Data excerpts:
▬▬▬▬▬▬▬▬▬▬
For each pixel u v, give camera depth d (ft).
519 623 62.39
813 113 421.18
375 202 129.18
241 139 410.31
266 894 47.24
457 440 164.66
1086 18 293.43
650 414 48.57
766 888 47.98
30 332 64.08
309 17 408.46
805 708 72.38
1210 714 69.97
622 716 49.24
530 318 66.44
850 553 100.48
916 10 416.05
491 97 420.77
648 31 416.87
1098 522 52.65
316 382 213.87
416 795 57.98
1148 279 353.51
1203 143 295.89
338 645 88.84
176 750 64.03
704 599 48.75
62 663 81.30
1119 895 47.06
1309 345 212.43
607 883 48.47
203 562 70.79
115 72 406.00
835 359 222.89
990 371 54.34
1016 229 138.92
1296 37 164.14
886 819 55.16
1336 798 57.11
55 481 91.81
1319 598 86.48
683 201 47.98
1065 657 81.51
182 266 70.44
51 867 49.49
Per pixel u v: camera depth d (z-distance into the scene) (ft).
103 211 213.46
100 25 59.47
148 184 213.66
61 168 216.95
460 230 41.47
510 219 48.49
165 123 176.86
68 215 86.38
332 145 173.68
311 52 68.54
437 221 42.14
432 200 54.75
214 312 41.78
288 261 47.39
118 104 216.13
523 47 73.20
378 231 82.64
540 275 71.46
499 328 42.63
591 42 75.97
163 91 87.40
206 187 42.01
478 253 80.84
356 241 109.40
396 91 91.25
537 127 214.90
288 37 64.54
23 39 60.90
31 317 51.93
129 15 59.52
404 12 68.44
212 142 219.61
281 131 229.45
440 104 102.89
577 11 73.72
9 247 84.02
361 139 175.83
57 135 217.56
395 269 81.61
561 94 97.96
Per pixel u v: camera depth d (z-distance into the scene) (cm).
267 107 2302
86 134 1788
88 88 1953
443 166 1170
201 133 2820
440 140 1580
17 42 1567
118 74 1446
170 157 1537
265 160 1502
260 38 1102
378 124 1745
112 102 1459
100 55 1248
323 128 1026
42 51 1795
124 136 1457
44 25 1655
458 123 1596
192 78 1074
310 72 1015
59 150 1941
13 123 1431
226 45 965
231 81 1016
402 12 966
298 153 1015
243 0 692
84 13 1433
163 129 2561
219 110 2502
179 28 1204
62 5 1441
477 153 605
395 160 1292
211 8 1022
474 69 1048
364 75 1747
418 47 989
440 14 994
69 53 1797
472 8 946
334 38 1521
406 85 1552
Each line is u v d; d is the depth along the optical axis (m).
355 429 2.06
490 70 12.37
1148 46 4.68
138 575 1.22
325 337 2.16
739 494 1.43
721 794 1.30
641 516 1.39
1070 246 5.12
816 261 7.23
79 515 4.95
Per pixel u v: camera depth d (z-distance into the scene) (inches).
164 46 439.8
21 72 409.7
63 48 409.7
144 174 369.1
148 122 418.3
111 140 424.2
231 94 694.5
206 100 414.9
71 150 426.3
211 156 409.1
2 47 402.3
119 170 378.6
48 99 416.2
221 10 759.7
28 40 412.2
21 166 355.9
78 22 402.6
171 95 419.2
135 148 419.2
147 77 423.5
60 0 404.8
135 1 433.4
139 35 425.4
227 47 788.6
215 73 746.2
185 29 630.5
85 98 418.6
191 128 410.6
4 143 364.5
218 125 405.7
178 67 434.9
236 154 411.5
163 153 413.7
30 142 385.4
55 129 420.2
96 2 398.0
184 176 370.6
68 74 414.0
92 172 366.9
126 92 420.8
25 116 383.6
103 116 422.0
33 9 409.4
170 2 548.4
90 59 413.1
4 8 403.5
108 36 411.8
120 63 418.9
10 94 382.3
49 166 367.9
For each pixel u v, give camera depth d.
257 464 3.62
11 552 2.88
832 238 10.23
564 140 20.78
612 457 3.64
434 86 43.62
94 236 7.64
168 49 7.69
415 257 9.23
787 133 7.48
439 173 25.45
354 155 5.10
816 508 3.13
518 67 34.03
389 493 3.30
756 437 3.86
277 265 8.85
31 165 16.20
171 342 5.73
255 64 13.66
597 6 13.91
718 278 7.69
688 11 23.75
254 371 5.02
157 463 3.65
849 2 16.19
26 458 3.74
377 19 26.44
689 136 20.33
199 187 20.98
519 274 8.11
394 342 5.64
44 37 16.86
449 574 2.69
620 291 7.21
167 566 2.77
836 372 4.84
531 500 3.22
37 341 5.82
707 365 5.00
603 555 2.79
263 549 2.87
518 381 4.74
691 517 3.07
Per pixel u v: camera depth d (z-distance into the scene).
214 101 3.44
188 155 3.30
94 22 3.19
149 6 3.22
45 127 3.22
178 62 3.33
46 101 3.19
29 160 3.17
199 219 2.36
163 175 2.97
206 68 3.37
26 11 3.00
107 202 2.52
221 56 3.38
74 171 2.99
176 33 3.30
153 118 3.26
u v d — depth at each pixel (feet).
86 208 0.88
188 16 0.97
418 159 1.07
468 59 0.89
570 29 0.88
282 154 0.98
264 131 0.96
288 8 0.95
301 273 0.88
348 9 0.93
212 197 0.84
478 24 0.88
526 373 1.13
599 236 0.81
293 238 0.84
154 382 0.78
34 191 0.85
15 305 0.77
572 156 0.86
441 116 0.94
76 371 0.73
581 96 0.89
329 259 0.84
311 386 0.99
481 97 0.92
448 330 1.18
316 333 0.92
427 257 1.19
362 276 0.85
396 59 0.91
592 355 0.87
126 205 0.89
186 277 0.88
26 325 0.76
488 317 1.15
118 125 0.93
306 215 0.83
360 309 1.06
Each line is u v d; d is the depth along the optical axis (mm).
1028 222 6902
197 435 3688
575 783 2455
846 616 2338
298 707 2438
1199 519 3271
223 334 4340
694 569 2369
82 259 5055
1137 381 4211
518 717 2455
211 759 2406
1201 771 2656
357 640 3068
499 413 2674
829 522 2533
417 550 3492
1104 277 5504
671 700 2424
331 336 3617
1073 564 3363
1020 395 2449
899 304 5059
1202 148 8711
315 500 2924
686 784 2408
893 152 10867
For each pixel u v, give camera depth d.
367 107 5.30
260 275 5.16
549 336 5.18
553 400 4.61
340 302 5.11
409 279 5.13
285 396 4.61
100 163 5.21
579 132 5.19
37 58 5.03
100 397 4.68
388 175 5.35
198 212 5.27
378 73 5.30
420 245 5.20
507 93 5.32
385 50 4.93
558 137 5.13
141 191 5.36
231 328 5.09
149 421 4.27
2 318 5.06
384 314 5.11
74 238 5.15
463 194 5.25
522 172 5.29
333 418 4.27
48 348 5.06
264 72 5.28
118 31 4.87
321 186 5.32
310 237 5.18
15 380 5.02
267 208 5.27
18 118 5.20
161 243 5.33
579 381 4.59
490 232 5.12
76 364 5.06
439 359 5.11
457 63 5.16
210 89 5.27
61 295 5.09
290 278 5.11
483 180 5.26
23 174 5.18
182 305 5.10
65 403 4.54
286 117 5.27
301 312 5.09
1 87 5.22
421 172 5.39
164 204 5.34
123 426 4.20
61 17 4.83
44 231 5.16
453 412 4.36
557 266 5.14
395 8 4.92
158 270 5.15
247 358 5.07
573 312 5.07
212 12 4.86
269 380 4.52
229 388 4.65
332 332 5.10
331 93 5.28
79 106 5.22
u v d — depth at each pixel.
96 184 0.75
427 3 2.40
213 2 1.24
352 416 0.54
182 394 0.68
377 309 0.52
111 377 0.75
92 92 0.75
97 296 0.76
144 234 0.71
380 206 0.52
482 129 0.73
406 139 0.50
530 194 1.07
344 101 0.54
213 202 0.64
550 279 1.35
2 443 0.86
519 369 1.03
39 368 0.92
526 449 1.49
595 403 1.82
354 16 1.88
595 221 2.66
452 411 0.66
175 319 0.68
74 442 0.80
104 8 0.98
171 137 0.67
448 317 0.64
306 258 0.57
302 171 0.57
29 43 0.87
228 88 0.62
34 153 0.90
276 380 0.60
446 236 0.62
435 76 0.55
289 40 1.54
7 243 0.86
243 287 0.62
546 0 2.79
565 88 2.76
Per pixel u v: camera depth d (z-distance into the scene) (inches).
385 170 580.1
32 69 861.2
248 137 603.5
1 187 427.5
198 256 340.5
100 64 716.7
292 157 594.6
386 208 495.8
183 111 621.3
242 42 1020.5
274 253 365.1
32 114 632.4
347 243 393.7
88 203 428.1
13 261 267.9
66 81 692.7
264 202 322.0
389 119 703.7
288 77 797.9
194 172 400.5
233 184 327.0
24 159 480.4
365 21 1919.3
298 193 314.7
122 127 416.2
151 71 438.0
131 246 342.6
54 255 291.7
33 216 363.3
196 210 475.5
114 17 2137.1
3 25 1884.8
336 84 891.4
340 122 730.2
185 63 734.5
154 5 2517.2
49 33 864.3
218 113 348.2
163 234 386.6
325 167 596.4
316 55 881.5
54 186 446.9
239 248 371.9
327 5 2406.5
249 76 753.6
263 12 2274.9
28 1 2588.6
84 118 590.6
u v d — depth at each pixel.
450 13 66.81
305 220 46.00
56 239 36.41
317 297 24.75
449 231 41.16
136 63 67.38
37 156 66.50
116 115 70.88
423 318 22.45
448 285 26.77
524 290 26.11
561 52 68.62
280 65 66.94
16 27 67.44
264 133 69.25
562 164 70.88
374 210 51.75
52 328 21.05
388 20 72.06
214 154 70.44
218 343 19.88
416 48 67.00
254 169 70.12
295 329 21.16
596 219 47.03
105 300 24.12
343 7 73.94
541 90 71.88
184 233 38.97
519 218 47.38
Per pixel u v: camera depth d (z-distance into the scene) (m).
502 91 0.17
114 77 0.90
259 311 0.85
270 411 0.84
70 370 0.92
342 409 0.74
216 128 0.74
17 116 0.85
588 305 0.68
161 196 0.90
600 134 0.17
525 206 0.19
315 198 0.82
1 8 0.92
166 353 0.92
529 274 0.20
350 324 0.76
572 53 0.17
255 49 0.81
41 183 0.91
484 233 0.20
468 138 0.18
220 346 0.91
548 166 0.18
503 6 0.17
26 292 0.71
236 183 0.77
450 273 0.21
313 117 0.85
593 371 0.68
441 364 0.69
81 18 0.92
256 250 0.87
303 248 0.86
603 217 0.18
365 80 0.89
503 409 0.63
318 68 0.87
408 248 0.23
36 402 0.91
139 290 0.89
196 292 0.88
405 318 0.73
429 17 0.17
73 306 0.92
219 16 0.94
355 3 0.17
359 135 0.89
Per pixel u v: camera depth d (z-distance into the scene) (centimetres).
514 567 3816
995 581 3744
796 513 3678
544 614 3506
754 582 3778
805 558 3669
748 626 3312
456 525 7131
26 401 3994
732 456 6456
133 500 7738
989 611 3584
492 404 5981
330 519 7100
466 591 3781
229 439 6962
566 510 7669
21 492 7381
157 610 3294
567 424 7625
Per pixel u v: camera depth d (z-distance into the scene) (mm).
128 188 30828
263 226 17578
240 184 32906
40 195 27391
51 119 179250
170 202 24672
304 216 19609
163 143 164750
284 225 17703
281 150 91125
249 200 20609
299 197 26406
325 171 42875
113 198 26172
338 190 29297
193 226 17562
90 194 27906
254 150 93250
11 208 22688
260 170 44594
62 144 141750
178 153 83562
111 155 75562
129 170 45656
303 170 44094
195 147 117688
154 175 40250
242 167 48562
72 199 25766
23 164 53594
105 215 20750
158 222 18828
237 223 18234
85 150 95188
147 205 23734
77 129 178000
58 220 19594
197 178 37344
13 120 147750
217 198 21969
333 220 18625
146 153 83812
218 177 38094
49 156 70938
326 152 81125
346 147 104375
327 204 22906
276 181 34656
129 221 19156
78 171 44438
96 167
▬▬▬▬▬▬▬▬▬▬
What you should do:
Take from the material above the lines running from the one with "457 63 5.16" through the one with "39 368 0.92", and repeat them exactly, with nothing else.

Answer box:
457 63 5.16
210 89 5.27
61 295 5.09
290 278 5.11
483 180 5.26
23 174 5.18
182 305 5.10
65 403 4.54
286 117 5.27
301 312 5.09
1 87 5.22
421 172 5.39
164 204 5.34
123 426 4.20
61 17 4.83
44 231 5.16
453 412 4.36
557 266 5.14
395 8 4.92
158 270 5.15
247 358 5.07
573 312 5.07
212 12 4.86
269 380 4.52
229 388 4.65
332 332 5.10
331 93 5.28
79 106 5.22
u v d — depth at each pixel.
96 184 0.75
427 3 2.40
213 2 1.24
352 416 0.54
182 394 0.68
377 309 0.52
111 377 0.75
92 92 0.75
97 296 0.76
144 234 0.71
380 206 0.52
482 129 0.73
406 139 0.50
530 194 1.07
344 101 0.54
213 202 0.64
550 279 1.35
2 443 0.86
519 369 1.03
39 368 0.92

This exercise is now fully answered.